■ Raw data
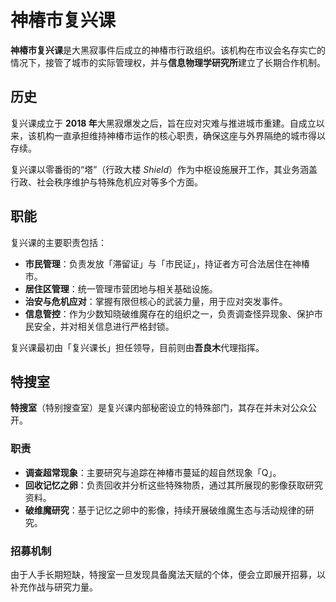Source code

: # 神椿市复兴课
**神椿市复兴课**是大黑寂事件后成立的神椿市行政组织。该机构在市议会名存实亡的情况下，接管了城市的实际管理权，并与**信息物理学研究所**建立了长期合作机制。  

## 历史
复兴课成立于 **2018 年**大黑寂爆发之后，旨在应对灾难与推进城市重建。自成立以来，该机构一直承担维持神椿市运作的核心职责，确保这座与外界隔绝的城市得以存续。  

复兴课以零番街的“塔”（行政大楼 *Shield*）作为中枢设施展开工作，其业务涵盖行政、社会秩序维护与特殊危机应对等多个方面。  

## 职能
复兴课的主要职责包括：  
- **市民管理**：负责发放「滞留证」与「市民证」，持证者方可合法居住在神椿市。  
- **居住区管理**：统一管理市营团地与相关基础设施。  
- **治安与危机应对**：掌握有限但核心的武装力量，用于应对突发事件。  
- **信息管控**：作为少数知晓破维魔存在的组织之一，负责调查怪异现象、保护市民安全，并对相关信息进行严格封锁。  

复兴课最初由「复兴课长」担任领导，目前则由**吾良木**代理指挥。  

## 特搜室
**特搜室**（特别搜查室）是复兴课内部秘密设立的特殊部门，其存在并未对公众公开。  

### 职责
- **调查超常现象**：主要研究与追踪在神椿市蔓延的超自然现象「Q」。  
- **回收记忆之卵**：负责回收并分析这些特殊物质，通过其所展现的影像获取研究资料。  
- **破维魔研究**：基于记忆之卵中的影像，持续开展破维魔生态与活动规律的研究。  

### 招募机制
由于人手长期短缺，特搜室一旦发现具备魔法天赋的个体，便会立即展开招募，以补充作战与研究力量。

■ Work item
Please give the records above again exactly as they stand, with no pictures.

■ Solution for this problem
Source code

: # 神椿市复兴课
**神椿市复兴课**是大黑寂事件后成立的神椿市行政组织。该机构在市议会名存实亡的情况下，接管了城市的实际管理权，并与**信息物理学研究所**建立了长期合作机制。  

## 历史
复兴课成立于 **2018 年**大黑寂爆发之后，旨在应对灾难与推进城市重建。自成立以来，该机构一直承担维持神椿市运作的核心职责，确保这座与外界隔绝的城市得以存续。  

复兴课以零番街的“塔”（行政大楼 *Shield*）作为中枢设施展开工作，其业务涵盖行政、社会秩序维护与特殊危机应对等多个方面。  

## 职能
复兴课的主要职责包括：  
- **市民管理**：负责发放「滞留证」与「市民证」，持证者方可合法居住在神椿市。  
- **居住区管理**：统一管理市营团地与相关基础设施。  
- **治安与危机应对**：掌握有限但核心的武装力量，用于应对突发事件。  
- **信息管控**：作为少数知晓破维魔存在的组织之一，负责调查怪异现象、保护市民安全，并对相关信息进行严格封锁。  

复兴课最初由「复兴课长」担任领导，目前则由**吾良木**代理指挥。  

## 特搜室
**特搜室**（特别搜查室）是复兴课内部秘密设立的特殊部门，其存在并未对公众公开。  

### 职责
- **调查超常现象**：主要研究与追踪在神椿市蔓延的超自然现象「Q」。  
- **回收记忆之卵**：负责回收并分析这些特殊物质，通过其所展现的影像获取研究资料。  
- **破维魔研究**：基于记忆之卵中的影像，持续开展破维魔生态与活动规律的研究。  

### 招募机制
由于人手长期短缺，特搜室一旦发现具备魔法天赋的个体，便会立即展开招募，以补充作战与研究力量。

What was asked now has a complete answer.